06/04/20 18:58:21 mfStRfO/0
小さな花を、妹からの葉書と一緒に写真立てに入れた。
泥だらけの屋久島の緑の前で、小さな花が、ひっそりと主張をした。
いざペンを取ってみると、すらすらと文字が生まれてくる。
面と向かっては話しにくいことも、文章にすると、どうにかなるものだ。
思ったよりも長くなってしまったそれを封筒に入れる。
直接に受け渡せば済むが、少し迷った後、切手を貼ることにした。
郵便として届く方が、ずっと嬉しいし、ずっと楽しい。

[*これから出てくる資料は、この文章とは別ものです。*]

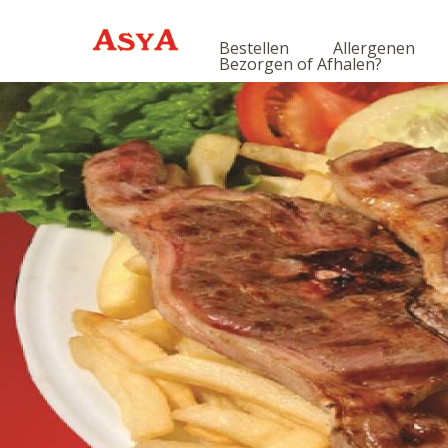
Bestellen
Allergenen
Bezorgen of Afhalen?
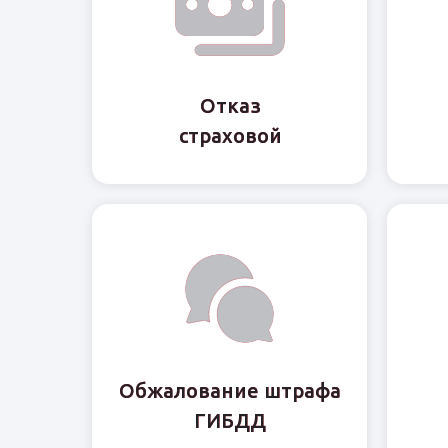
Отказ
Отказ
страховой
страховой
Обжалование штрафа
Обжалование штрафа
ГИБДД
ГИБДД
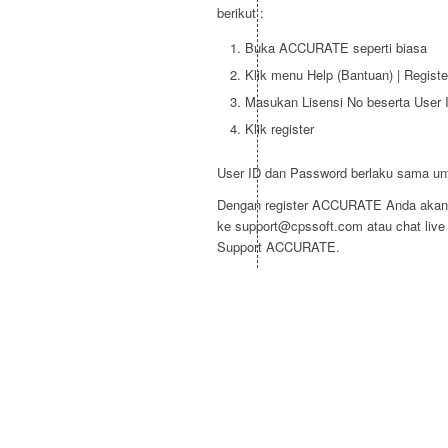
berikut :
Buka ACCURATE seperti biasa
Klik menu Help (Bantuan) | Registe
Masukan Lisensi No beserta User 
Klik register
User ID dan Password berlaku sama u
Dengan register ACCURATE Anda akan m
ke support@cpssoft.com atau chat live 
Support ACCURATE.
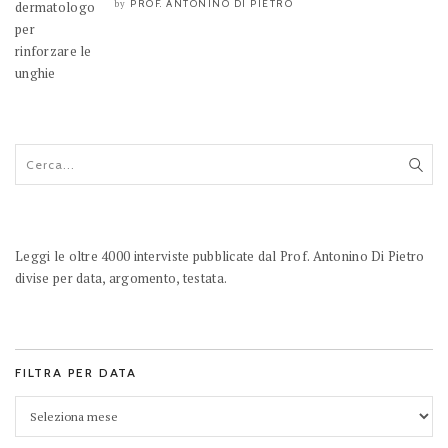
PROF. ANTONINO DI PIETRO
by
Leggi le oltre 4000 interviste pubblicate dal Prof. Antonino Di Pietro
divise per data, argomento, testata.
FILTRA PER DATA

そう思ったから。
宛先の名前は、少しだけ気取って書いてみた。
住所はしっかり書いてあるから、ちゃんと配送されるはずだ。
─宛先は、素直じゃないキミに
─差出人は、素直になれないボクより
実際に書いてみると、予想以上に気恥ずかしい。
しかし、受け取った彼女も恥ずかしがることを予想して、そのまま決行。
最後に、二人分の名前を書いた新しいネームプレートを入れた。
三日後、郵便受けに、二人分の名前が書かれた、新しい名札が入っていた。
それと一緒に、大きさがバラバラの、この前よりも少し長い手紙。
紙 と へ゜ ン よ こ せ
─次の手紙が待ち遠しくなって、急いで部屋に取りに帰った。